When robbers enter a home, they look for items in sight — things they can grab and run with. They especially look for keys, because this gives them entrance into the home again, along with access to your cars, ATVs, boats, storage sheds, mailbox, etc. The police suggested we move the keys to inside a closet or cabinet – definitely out of sight. This may not be as convenient, but it’s much safer. – Beth in Texas

Furniture spots

DEAR HELOISE: My “favorite hint” was in your column recently. You suggested putting mayonnaise on white spots on furniture. I used it on a spot on my piano that had been there for about two years. I left it on overnight and wiped it off the next morning, and voilà — the spot was gone! What a great hint. Thank you so much. — Lucy in Texas

Candle band

DEAR HELOISE: Candle safety hint: When I light a candle, I put a rubber band on my wrist. Then, when I blow out the candle, I remove the rubber band. If I get ready for bed and find the rubber band still on my wrist, I know I forgot to blow the candle out.

Hopefully, this will help others. — Beverly in Pennsylvania

DEAR BEVERLY: Don’t use a too tight-fitting, thin rubber band around your wrist. This is a good way to remember a lot of things that need to done. – Heloise

Place for a pillowcase

DEAR HELOISE: Need a great use for an old pillowcase? Use it to cover clothes in the closet.

Snip a small hole in the middle of the stitched end and slip it over suit jackets and blouses to protect them from dust. The pillowcases are much better than dry-cleaning bags because clothes need to “breathe” to stay in good condition. — A Reader in Texas

Butcher-block cleaning

DEAR HELOISE: Here is how I keep my butcher block cleaned: I sprinkle salt on a damp sponge and scrub over the butcher block, then rinse well. To maintain the wood, I oil the surface with mineral oil (not vegetable oil), let it sit overnight and wipe with a paper towel. Good as new. – Bernie, via email

Easy-find remote

DEAR HELOISE: I was tired of replacing remote controls after they disappeared. So, now I paint part of each remote with bright-color nail polish, or I wrap colorful tape around them. I keep a decorative basket in the living room or den and try to put the remotes in there when not watching TV. – Angie, via email

DEAR ANGIE: Great idea! This would work unless, like one of my assistants, you have a Great Dane that buried the remote in the backyard. — Heloise

Fast facts

DEAR READERS: Empty potato-chip cans can be used:

n To store uncooked spaghetti or pasta.

n As a piggy bank. Cut a slit in the lid.

n As a gift container. Decorate and fill with cookies to give to a friend.

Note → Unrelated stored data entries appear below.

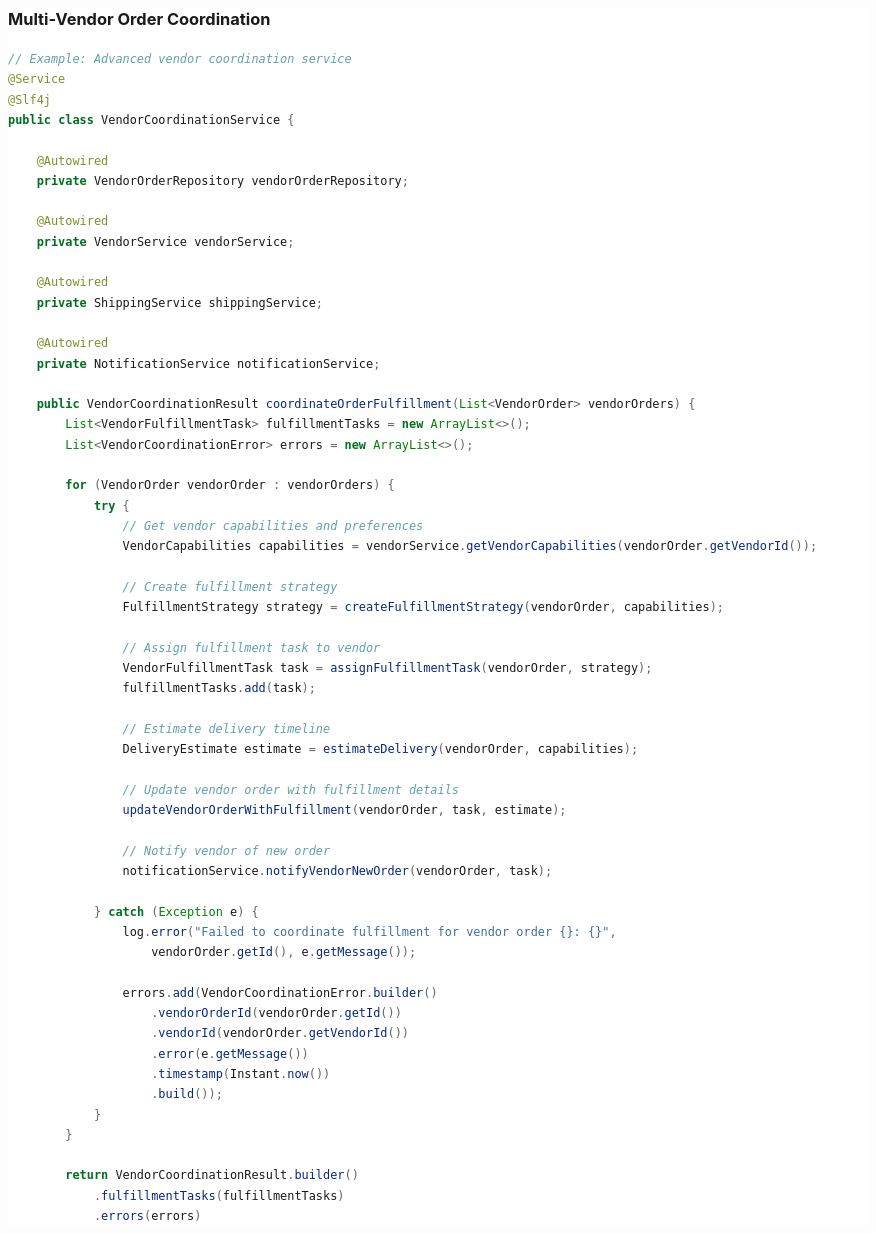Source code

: 
### Multi-Vendor Order Coordination

```java
// Example: Advanced vendor coordination service
@Service
@Slf4j
public class VendorCoordinationService {
    
    @Autowired
    private VendorOrderRepository vendorOrderRepository;
    
    @Autowired
    private VendorService vendorService;
    
    @Autowired
    private ShippingService shippingService;
    
    @Autowired
    private NotificationService notificationService;
    
    public VendorCoordinationResult coordinateOrderFulfillment(List<VendorOrder> vendorOrders) {
        List<VendorFulfillmentTask> fulfillmentTasks = new ArrayList<>();
        List<VendorCoordinationError> errors = new ArrayList<>();
        
        for (VendorOrder vendorOrder : vendorOrders) {
            try {
                // Get vendor capabilities and preferences
                VendorCapabilities capabilities = vendorService.getVendorCapabilities(vendorOrder.getVendorId());
                
                // Create fulfillment strategy
                FulfillmentStrategy strategy = createFulfillmentStrategy(vendorOrder, capabilities);
                
                // Assign fulfillment task to vendor
                VendorFulfillmentTask task = assignFulfillmentTask(vendorOrder, strategy);
                fulfillmentTasks.add(task);
                
                // Estimate delivery timeline
                DeliveryEstimate estimate = estimateDelivery(vendorOrder, capabilities);
                
                // Update vendor order with fulfillment details
                updateVendorOrderWithFulfillment(vendorOrder, task, estimate);
                
                // Notify vendor of new order
                notificationService.notifyVendorNewOrder(vendorOrder, task);
                
            } catch (Exception e) {
                log.error("Failed to coordinate fulfillment for vendor order {}: {}", 
                    vendorOrder.getId(), e.getMessage());
                
                errors.add(VendorCoordinationError.builder()
                    .vendorOrderId(vendorOrder.getId())
                    .vendorId(vendorOrder.getVendorId())
                    .error(e.getMessage())
                    .timestamp(Instant.now())
                    .build());
            }
        }
        
        return VendorCoordinationResult.builder()
            .fulfillmentTasks(fulfillmentTasks)
            .errors(errors)
```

n To store crochet or knitting needles.

n To keep children’s small toys.

– Heloise

Trash cans

DEAR HELOISE: Here’s how I keep my trash cans clean and smelling fresh: After cleaning the inside trash can, I put a roll of new, heavy-duty garbage bags into the bottom. Then I place used fabric-softener sheets into the bottom of the outside garbage can and trash compactor. This will help to cover the bad smells. Problem solved. — Sharon Anne in Texas

Bed freshening

DEAR HELOISE: To freshen pillows and bedding, put them in the dryer on “air only” or “fluff.” Then add a relaxing fragrance: Pour a couple of drops of lavender or essential oil onto a paper towel and toss it in with the pillows or bedding. This works great in between weekly washing. — Sheryl, via fax

Lining cabinets

DEAR HELOISE: I always lined my kitchen cabinets and drawers with shelf lining. This was not a good idea, because the lining got dirty, wrinkled and had to be replaced often. Something had to be done.

I got an idea while in a dollar store. I saw stick-on tiles that came in all colors and designs. I told my husband, and he thought it was a great idea to use them to replace the shelf lining. He cut the tiles and placed them in all the cabinets and drawers. Now all I have to do is wipe them clean with a wet cloth. – Ann A., Staten Island, N.Y.